O zaman modaya uyalım, didaktik bitirelim. Her ne olursa olsun, işimiz nostaljiye kaldıkça gelecek bulanıyor. Bu tutkal bizi sanıldığı kadar iyi tutmuyor. Tartışmaya ne hacet: Nostalji en çok neşeye uymuyor.


[1] Taçlı Yazıcıoğlu (2017), “Nostaljiye Vefa Daha Nereye Kadar?”, Birikim Güncel, https://birikimdergisi.com/guncel/8340/nostaljiye-vefa-daha-ne-kadar

[2] Kathryb Pallister (der.) (2019), Netflix Nostalgia: Streaming the Past on Demand (Remakes, Reboots, and Adaptations), Lexington Books. 

[3] Salt Beyoğlu ve Galata, “Sahnede 90’lar sergisi”, https://saltonline.org/tr/2455/sergi-sahnede-90lar

[4] A.g.m.

[5] Taçlı Yazıcıoğlu (2018), “Neşeli Günler (1978-2018)”, Birikim Güncel, https://birikimdergisi.com/guncel/8686/neseli-gunler-1978-2018

[6] Gülse Birsel’in, Binnaz Saktaber’le 30 Aralık-5 Ocak tarihli Gazete Oksijen söyleşisi, “Zor zamanlarda insanlara deva oluyor komedi. Avrupa Yakası, özellikle pembe, şeker kaplamalı bir dizi. Bir de insanlar o dönemdeki hayatı da özlüyor. Ülkenin daha ümitli olduğu, her şeyi bu kadar siyasetle ilişkilendirmediği, daha neşeli yıllardı.”

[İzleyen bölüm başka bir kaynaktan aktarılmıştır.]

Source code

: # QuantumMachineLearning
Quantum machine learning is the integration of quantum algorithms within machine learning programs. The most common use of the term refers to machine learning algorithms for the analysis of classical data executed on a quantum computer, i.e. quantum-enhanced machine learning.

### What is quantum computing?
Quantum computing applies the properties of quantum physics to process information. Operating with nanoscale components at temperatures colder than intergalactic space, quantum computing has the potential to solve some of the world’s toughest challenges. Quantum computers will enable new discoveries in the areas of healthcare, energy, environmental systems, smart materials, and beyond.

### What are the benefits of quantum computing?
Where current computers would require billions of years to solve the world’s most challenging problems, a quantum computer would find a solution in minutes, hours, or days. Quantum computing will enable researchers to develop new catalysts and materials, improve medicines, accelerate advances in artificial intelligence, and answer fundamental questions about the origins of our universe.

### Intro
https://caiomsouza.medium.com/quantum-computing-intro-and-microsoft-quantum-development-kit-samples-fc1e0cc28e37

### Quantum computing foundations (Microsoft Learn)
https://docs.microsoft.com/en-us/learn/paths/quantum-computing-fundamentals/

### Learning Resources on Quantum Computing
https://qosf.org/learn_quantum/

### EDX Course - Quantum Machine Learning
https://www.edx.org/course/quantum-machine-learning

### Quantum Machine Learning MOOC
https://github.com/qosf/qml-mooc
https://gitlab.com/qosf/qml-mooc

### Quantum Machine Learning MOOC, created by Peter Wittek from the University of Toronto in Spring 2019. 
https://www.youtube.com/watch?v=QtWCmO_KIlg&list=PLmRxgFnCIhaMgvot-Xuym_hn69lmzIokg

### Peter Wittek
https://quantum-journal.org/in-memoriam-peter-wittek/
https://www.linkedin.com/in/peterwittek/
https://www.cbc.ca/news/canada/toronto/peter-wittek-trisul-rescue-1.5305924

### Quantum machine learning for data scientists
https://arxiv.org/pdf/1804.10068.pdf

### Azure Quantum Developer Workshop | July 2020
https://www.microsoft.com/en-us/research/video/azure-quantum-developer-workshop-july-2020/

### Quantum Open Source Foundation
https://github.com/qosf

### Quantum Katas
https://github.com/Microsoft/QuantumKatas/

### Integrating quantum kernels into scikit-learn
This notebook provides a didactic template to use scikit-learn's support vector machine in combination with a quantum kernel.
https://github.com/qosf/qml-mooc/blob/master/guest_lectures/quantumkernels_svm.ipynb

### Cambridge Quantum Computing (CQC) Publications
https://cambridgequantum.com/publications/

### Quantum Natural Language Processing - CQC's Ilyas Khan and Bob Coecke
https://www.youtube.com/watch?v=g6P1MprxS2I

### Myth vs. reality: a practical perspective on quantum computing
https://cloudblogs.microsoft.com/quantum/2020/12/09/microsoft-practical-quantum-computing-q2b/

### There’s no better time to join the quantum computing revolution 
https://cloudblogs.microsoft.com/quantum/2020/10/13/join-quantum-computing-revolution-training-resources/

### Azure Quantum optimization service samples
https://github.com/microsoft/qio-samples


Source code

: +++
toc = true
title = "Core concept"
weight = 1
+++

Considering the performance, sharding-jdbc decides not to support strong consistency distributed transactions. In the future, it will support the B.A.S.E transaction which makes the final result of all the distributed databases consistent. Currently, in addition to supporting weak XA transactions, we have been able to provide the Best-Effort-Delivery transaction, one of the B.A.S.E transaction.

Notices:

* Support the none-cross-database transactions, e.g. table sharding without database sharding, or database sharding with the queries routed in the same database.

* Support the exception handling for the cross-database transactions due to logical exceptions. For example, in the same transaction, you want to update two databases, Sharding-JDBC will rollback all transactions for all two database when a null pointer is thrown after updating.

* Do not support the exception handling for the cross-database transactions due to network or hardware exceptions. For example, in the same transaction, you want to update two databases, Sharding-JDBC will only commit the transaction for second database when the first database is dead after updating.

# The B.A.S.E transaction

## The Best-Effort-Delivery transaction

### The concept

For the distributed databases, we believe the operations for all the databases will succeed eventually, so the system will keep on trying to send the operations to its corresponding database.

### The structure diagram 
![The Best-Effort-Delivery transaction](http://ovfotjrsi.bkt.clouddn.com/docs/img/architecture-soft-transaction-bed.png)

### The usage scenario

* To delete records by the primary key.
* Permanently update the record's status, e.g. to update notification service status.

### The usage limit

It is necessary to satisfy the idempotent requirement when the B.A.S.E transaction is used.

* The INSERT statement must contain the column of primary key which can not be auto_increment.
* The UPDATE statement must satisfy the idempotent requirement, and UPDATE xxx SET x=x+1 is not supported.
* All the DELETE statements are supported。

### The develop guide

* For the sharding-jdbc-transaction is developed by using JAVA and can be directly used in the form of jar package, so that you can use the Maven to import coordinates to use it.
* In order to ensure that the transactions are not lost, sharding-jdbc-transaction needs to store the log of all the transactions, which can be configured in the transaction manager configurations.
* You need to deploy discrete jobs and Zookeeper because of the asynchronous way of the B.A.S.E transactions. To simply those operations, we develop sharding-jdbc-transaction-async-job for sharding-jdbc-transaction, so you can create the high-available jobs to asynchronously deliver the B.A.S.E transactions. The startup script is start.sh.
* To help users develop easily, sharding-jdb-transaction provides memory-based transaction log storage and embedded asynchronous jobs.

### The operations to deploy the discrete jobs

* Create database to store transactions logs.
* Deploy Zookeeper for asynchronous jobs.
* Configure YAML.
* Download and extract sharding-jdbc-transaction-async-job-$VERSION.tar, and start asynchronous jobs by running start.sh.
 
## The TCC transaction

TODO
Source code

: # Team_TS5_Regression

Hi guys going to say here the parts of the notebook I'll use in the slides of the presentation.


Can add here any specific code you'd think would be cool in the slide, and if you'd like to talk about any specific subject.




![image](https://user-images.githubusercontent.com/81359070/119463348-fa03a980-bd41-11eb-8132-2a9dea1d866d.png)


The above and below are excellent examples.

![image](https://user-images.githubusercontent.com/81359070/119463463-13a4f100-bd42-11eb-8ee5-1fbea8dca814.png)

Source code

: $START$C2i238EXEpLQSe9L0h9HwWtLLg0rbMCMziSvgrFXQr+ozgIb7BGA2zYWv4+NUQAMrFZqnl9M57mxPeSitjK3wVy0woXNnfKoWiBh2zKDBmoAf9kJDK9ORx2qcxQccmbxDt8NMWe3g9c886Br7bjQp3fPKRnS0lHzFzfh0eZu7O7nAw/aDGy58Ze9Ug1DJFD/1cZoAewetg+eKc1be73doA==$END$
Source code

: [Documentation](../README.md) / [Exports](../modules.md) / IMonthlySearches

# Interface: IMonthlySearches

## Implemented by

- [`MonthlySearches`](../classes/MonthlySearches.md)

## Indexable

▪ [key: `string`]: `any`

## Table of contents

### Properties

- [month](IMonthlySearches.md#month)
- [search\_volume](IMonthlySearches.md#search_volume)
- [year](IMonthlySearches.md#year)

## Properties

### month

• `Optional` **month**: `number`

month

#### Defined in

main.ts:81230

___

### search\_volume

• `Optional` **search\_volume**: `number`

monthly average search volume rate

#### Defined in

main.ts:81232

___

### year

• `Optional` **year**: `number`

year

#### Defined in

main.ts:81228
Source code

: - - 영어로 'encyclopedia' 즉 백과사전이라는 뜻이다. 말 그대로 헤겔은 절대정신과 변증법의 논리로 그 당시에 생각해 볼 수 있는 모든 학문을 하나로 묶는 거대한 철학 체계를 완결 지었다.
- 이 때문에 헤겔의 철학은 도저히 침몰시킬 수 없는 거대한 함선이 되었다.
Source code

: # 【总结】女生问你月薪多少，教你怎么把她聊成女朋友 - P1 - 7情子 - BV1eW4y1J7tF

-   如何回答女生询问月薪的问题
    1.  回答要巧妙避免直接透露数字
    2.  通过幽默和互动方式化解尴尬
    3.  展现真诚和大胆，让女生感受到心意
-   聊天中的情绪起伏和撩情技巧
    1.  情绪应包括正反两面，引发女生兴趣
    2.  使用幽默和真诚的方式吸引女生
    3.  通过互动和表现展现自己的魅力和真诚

[7] Negative reinforcement, İng.

[8] Gülse Birsel’in Fatih Altaylı’yla söyleşisi, https://www.youtube.com/watch?v=jxIv4Y9hZwI&ab_channel=BloombergHT

[9] Bu yazı sayesinde yıllar sonra, dillerden düşmeyen “Fırtınalar” şarkısının söz yazarlarından birinin ve bestecisinin Serdar Ortaç olduğunu öğrendim.

[10] Gülse Birsel’in, Binnaz Saktaber’le 30 Aralık-5 Ocak tarihli Gazete Oksijen söyleşisinden naklen.